LOAD/STORE speed in STM32

arcadiushh · ‎2009-06-11

Posted on June 11, 2009 at 14:48

arcadiushh · ‎2011-05-17

Posted on May 17, 2011 at 13:14

Welcome,

I've a question. How fastest execute the LDRB and STRB instruction?

I've the following program:

LDRB R2, [R1], #+1

STRB R2, [R0]

LDRB R2, [R1], #+1

STRB R2, [R0]

....etc.

Above code need 8 cycles, but other program:

LDRB R2, [R0]

STRB R2, [R1], #+1

LDRB R2, [R0]

STRB R2, [R1], #+1

.... etc.

need to execute 14 cycles!!! Why? This is almost as first program.

16-32micros · ‎2011-05-17

Posted on May 17, 2011 at 13:14

Hi,

Could you let me know the content of R0 and R1 in both cases ?

Cheers,

STOne-32.

arcadiushh · ‎2011-05-17

Posted on May 17, 2011 at 13:14

So, in first program:

R0 contain GPIOA high address ODR 0x4001080D

R1 contain address of memory buffer (in RAM), where from will read data

in second program:

R0 contain GPIOA low address IDR 0x40010808

R2 contain address of memory, where will write data of input port

16-32micros · ‎2011-05-17

Posted on May 17, 2011 at 13:14

Hi,

Could you repeat again the tests at a speed of 8Mhz running from internal RC

and see if these results are the same ? without putting wait-states for Flash, let them as default.

Cheers,

STOne-32.

arcadiushh · ‎2011-05-17

Posted on May 17, 2011 at 13:14

Result is the same for 8MHz. Wait states for Flash is important only while branch (probably...) Maybe GPIO are slow? Write to port is faster than read. I have result like this. Change registers are no effect.

ping · ‎2011-05-17

Posted on May 17, 2011 at 13:14

Hi, I am wondering how do you measure the number of cycles. This relates to your conclusion. :o

16-32micros · ‎2011-05-17

Posted on May 17, 2011 at 13:14

Quote:

On 09-06-2009 at 21:18, Anonymous wrote:

So, in first program:

R0 contain GPIOA high address ODR 0x4001080D

R1 contain address of memory buffer (in RAM), where from will read data

in second program:

R0 contain GPIOA low address IDR 0x40010808

R2 contain address of memory, where will write data of input port

I believe that R2 at the end is R1, right ? and was a typo, In that case this is easy not so difficult to explain , I have replaced R1 and R0 by their meaning :

Quote:

LDRB R2, [Internal RAM]

STRB R2, [GPIO DR]

LDRB R2, [Internal RAM]

STRB R2, [GPIO DR]

....etc.

Above code need 8 cycles, but other program:

LDRB R2, [GPIO DR]

STRB R2, [Internal RAM]

LDRB R2, [GPIO DR]

STRB R2, [Internal RAM]

.... etc.

need to execute 14 cycles!!! Why?

GPIO DR are located in the ''High speed APB'' bus after the AHBtoAPB Bridge

whereas The internal RAM is located at AHB Bus, In fact inside the AHBtoAPB bridge there is a ''write Buffer'' that buffers the writes to the APB locations. That this why in the first case the timing is minimum, However in the second case, when you load from ''APB'' using the LDRB, which is a blocking instruction, the high speed APB needs 1 additional cycle compared to RAM if the APB/AHB prescaler is equal to 1.

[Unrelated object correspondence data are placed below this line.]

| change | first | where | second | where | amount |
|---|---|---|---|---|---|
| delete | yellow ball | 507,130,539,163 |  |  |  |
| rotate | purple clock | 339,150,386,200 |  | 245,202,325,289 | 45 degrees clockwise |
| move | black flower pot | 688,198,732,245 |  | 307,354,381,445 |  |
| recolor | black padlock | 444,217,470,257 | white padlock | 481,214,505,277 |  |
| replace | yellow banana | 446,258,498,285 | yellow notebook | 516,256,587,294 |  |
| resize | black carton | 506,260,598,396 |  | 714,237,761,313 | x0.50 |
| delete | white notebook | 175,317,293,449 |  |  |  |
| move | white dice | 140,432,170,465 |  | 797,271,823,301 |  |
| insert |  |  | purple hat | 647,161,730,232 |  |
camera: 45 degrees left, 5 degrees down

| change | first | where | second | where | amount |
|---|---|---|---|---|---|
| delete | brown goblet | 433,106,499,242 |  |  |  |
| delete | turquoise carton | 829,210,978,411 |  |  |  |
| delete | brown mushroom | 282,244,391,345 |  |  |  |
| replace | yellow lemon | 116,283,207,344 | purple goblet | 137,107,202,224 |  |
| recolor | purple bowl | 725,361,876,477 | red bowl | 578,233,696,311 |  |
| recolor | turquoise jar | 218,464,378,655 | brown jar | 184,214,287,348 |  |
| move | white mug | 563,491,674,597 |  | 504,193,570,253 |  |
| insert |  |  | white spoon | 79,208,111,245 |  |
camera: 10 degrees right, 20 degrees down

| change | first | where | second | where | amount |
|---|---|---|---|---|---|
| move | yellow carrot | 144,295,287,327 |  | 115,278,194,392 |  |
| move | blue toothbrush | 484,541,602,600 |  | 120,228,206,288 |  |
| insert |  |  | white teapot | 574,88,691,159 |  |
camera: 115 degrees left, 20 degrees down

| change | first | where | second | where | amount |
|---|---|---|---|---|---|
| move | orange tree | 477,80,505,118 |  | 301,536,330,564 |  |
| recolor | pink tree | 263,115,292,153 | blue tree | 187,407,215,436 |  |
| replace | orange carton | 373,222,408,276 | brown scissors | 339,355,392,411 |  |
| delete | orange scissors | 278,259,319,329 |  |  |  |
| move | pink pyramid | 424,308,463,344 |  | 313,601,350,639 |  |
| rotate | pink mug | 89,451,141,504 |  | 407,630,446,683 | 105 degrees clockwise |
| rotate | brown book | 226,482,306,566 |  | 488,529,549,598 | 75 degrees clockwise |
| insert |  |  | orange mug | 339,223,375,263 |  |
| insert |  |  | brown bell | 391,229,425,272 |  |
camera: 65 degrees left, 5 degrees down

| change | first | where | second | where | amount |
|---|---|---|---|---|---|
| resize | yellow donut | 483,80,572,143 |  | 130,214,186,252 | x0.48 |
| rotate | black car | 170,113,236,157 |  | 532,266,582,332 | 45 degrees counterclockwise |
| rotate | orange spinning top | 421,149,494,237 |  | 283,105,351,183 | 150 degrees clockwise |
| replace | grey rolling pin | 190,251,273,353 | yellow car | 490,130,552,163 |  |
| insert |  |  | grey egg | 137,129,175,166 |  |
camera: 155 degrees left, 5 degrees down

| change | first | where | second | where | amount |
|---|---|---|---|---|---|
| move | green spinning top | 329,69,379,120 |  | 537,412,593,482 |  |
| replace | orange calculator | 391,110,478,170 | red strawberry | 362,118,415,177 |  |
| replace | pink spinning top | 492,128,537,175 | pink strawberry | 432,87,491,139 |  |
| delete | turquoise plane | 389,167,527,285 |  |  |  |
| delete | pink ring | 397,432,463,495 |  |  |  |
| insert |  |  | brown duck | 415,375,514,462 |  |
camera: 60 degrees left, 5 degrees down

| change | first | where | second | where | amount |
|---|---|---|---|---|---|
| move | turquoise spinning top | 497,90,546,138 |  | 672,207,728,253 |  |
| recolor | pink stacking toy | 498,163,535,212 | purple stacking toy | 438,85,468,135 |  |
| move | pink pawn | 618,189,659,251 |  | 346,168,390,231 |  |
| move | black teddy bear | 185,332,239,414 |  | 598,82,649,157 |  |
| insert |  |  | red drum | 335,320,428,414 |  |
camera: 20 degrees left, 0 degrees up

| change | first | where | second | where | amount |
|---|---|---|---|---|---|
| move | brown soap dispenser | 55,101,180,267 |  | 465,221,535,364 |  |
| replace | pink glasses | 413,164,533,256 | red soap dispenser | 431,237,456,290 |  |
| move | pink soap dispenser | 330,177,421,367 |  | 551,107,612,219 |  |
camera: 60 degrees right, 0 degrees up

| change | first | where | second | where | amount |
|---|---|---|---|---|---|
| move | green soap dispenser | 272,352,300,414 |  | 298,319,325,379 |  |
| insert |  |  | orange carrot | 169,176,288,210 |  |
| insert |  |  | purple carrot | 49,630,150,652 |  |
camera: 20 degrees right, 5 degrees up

Hope this explains to you results.

Cheers,

STOne-32.

arcadiushh · ‎2011-05-17

Posted on May 17, 2011 at 13:14

Wow, this is a bit complex, but I understand now why read is slower in second case. Thank you very much! Can I read data faster with GPIO? For example, if exist other LOAD instruction? I've found nothing in datasheet yet.